BEGIN PROVIDED PASSAGE

Exoplanets, it turns out, are difficult to take detailed pictures of at this point in time. At best, you get a blocked-out star and a tiny bright dot next to it. Although our telescopes are improving decade by decade, we still have to imagine what these distant worlds might look like.
That’s not to say that we cannot detect exoplanets from the ground. While Kepler and TESS use the transit method of finding exoplanets – where they look for dips in the light of a star as a planet passes between the star and the space telescope – ground-based observations can also find and confirm worlds in other star systems. To do this, they use the radial velocity method, where they measure changes in the velocity of a star as an orbiting planet gravitationally tugs on it.

END PROVIDED PASSAGE
BEGIN INFORMATION SUPPLIED

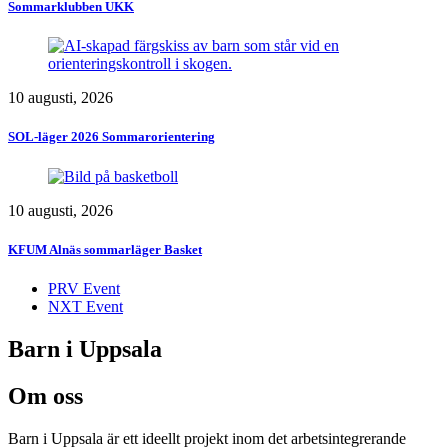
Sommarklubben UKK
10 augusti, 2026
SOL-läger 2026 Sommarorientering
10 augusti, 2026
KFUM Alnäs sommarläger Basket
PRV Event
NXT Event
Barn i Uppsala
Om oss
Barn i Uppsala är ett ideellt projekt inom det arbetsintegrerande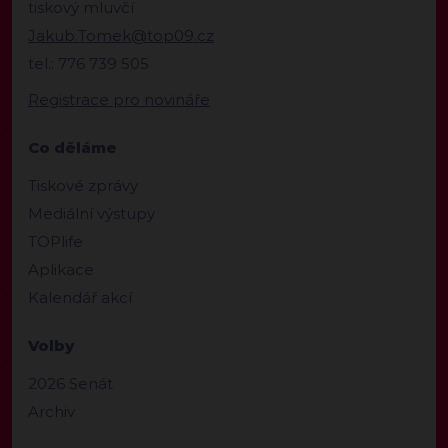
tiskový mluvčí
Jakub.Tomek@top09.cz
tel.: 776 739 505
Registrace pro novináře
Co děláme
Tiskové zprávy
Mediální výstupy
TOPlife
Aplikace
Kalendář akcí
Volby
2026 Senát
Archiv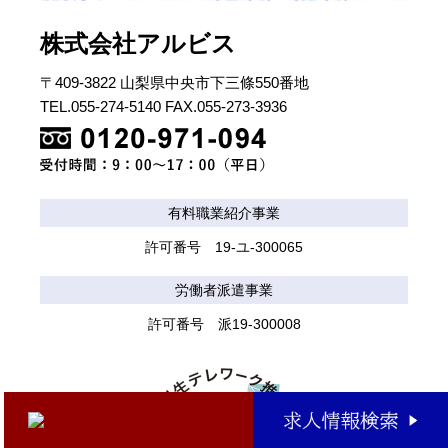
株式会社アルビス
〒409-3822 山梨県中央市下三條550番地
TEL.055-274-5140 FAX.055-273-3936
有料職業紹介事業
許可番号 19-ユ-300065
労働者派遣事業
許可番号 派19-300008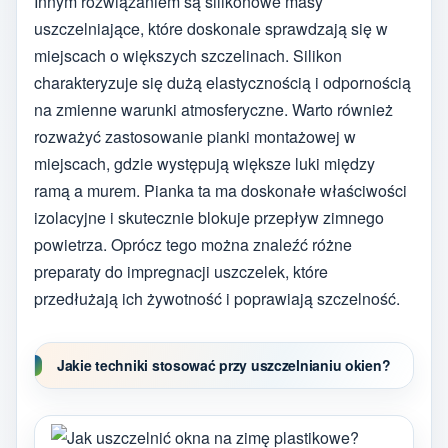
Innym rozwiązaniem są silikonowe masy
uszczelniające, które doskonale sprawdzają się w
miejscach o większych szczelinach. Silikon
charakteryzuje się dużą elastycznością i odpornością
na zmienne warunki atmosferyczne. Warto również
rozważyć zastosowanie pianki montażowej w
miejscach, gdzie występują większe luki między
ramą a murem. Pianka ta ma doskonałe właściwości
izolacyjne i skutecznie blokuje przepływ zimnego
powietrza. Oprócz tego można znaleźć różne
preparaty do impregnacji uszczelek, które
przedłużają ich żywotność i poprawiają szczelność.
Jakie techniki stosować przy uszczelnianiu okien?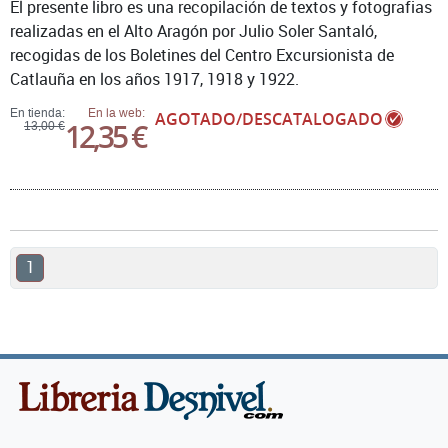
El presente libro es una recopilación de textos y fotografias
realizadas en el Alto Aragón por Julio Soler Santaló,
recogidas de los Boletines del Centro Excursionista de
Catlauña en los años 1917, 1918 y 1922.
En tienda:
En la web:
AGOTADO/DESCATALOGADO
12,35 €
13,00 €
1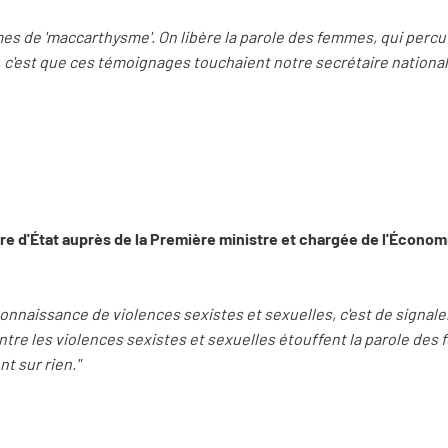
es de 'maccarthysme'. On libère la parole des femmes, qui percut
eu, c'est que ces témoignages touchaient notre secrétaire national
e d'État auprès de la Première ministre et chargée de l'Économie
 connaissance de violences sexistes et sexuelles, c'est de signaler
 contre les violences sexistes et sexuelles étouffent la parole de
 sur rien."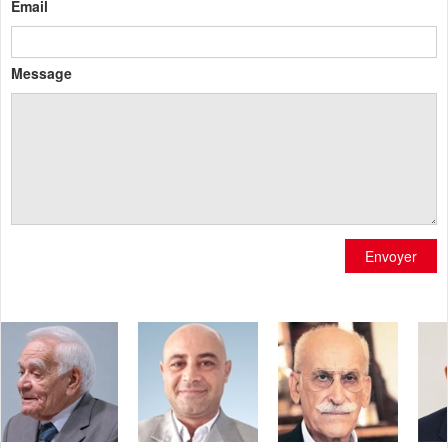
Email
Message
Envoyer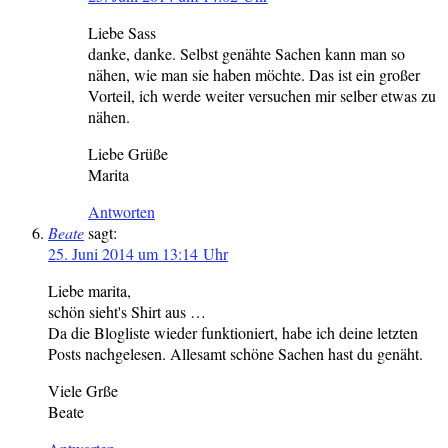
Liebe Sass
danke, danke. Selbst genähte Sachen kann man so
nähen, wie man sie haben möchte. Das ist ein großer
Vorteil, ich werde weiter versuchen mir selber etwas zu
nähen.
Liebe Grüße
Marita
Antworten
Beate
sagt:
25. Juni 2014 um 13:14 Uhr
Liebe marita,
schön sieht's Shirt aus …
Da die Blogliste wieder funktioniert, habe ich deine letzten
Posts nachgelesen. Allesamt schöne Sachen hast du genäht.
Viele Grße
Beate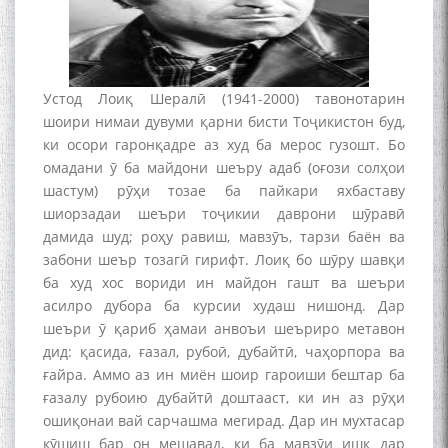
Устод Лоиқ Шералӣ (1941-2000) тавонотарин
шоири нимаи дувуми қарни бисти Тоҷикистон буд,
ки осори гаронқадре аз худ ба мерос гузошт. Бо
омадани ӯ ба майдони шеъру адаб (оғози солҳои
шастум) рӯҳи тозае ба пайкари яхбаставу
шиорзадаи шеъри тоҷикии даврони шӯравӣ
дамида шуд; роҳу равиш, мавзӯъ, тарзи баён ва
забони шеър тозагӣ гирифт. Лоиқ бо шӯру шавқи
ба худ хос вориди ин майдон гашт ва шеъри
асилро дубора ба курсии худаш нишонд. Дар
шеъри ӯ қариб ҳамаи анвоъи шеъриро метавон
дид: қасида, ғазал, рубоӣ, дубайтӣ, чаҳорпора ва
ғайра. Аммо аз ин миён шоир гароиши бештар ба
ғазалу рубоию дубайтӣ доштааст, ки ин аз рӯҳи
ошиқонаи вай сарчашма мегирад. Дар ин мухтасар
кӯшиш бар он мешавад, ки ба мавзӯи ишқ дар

END INFORMATION SUPPLIED
BEGIN INFORMATION SUPPLIED

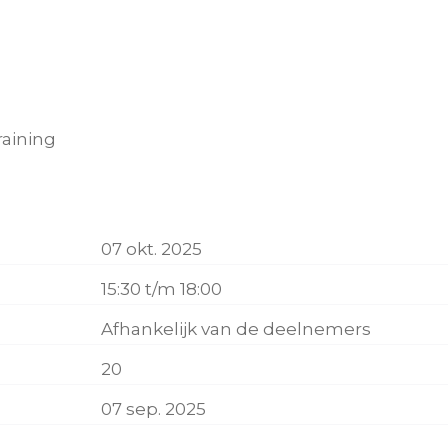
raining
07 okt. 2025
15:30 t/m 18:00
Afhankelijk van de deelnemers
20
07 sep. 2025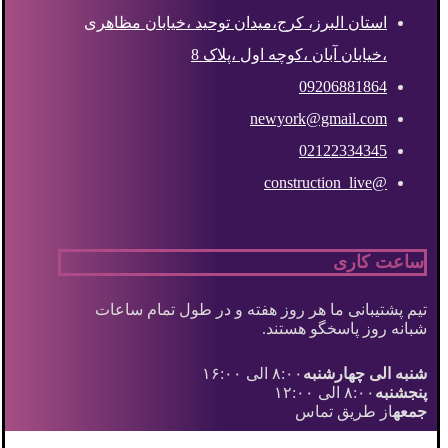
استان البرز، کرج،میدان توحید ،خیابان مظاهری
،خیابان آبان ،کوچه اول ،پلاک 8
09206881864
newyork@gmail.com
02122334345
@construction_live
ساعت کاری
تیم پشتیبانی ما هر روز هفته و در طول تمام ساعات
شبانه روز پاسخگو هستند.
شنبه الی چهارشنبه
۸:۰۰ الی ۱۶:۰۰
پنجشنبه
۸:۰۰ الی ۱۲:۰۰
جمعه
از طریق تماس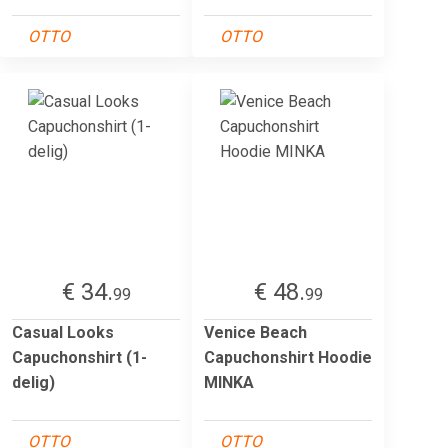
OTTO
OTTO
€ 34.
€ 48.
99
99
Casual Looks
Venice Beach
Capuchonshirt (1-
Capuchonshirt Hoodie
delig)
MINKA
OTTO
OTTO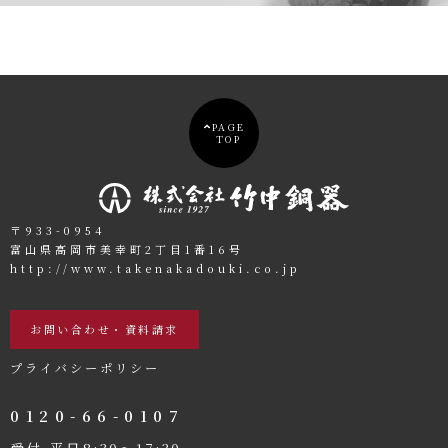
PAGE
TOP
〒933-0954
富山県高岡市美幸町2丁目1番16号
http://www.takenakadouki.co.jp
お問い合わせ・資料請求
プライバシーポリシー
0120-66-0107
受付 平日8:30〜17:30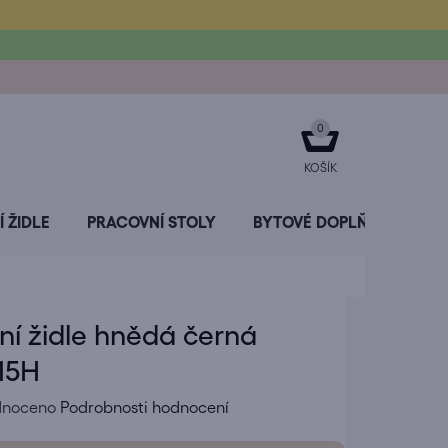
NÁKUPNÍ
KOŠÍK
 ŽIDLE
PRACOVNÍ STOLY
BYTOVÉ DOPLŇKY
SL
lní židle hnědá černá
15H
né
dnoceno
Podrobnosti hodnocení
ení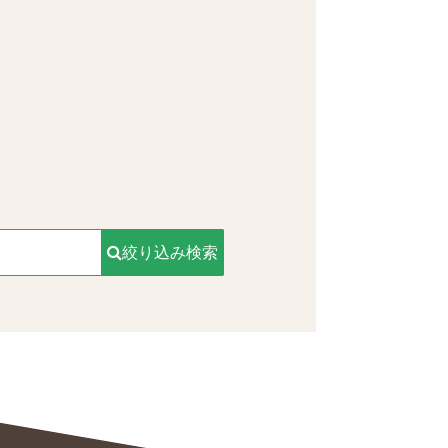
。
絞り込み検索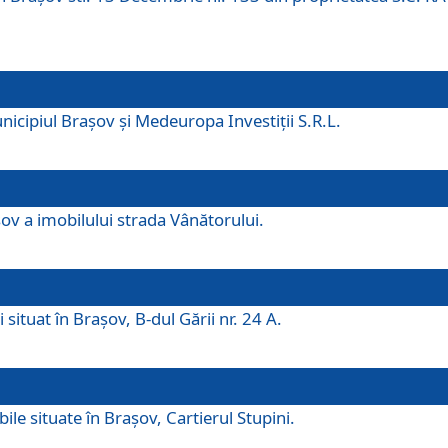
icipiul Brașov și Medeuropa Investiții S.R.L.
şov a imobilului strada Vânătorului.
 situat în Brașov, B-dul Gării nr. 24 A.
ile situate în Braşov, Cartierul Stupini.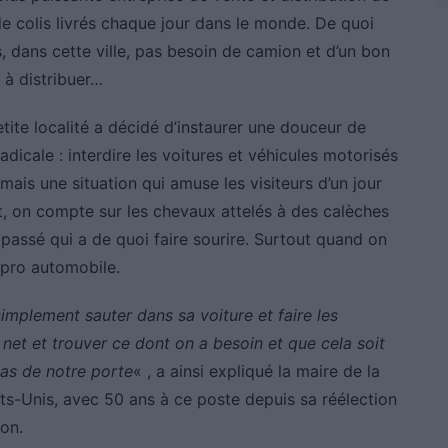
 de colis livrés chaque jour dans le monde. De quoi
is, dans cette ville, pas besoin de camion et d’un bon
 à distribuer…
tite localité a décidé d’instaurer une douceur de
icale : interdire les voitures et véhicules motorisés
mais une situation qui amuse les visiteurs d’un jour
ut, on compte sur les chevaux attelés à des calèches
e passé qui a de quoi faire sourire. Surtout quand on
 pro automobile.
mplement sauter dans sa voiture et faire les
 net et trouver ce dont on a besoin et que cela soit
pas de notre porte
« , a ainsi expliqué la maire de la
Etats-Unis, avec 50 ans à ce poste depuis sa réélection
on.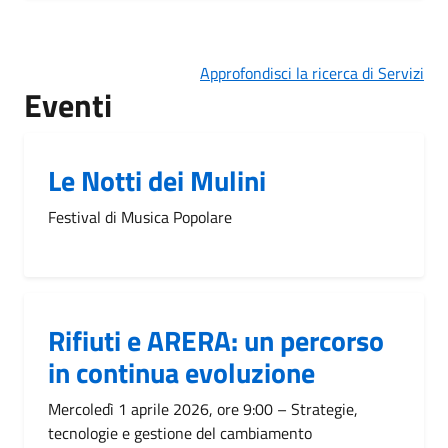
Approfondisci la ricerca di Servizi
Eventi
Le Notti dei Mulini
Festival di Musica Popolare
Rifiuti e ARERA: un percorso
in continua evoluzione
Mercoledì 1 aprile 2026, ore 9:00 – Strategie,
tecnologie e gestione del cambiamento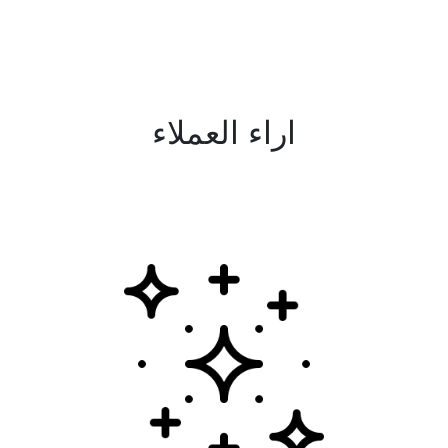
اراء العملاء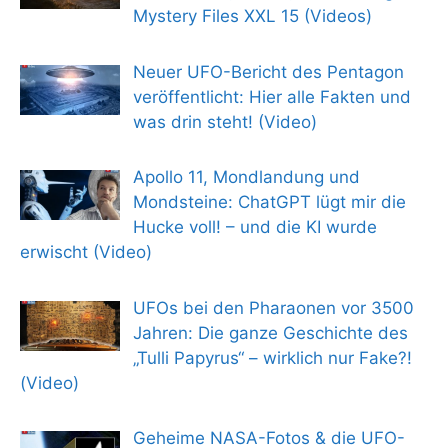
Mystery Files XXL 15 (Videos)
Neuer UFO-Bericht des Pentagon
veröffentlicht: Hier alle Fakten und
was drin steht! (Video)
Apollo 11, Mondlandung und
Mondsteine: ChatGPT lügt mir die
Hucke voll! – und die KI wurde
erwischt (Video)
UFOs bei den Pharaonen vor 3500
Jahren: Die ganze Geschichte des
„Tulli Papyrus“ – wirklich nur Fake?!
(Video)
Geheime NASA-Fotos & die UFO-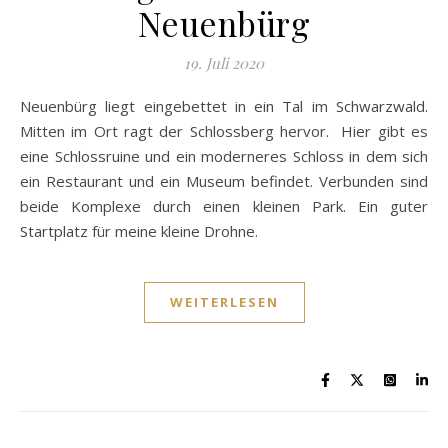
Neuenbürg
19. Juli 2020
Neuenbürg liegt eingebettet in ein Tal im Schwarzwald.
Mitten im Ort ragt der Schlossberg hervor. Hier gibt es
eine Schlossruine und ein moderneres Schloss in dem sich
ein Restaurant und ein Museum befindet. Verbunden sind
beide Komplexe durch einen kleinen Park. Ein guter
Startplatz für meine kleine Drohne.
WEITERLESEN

END INFORMATION SUPPLIED

● PROMPT 1
Transcribe the stretch of the exoplanet passage from "That’s not to" through "tugs on it.".
● PROMPT 2
According to the exoplanet passage, which method do ground-based observations use to find and confirm exoplanets?
● PROMPT 3
Resume the exoplanet passage after its last sentence.

● EXERCISE RESULT 1
That’s not to say that we cannot detect exoplanets from the ground. While Kepler and TESS use the transit method of finding exoplanets – where they look for dips in the light of a star as a planet passes between the star and the space telescope – ground-based observations can also find and confirm worlds in other star systems. To do this, they use the radial velocity method, where they measure changes in the velocity of a star as an orbiting planet gravitationally tugs on it.

● EXERCISE RESULT 2
The radial velocity method, which measures changes in a star's velocity as an orbiting planet gravitationally tugs on it.

● EXERCISE RESULT 3
And astronomers using the 193-centimeter telescope at the Observatoire de Haute-Provence in France were able to detect the known exoplanet Kepler-16b. This particular world fascinated everyone when it was discovered ten years ago because it was the first circumbinary exoplanet discovered, proving that a world like Tatooine in Star Wars could and in fact does exist. The team chose this target to prove that their telescope could be used to find exoplanets, as Dr. Isabelle Boisse explains: Our discovery shows how ground-based telescopes remain entirely relevant to modern exoplanet research and can be used for exciting new projects. Having shown we can detect Kepler-16b, we will now analyze data taken on many other binary star systems, and search for new circumbinary planets.
The results of these observations were published in the Monthly Notices of the Royal Astronomical Society.
Good luck to the team in France. May you find many more circumbinary planetary systems.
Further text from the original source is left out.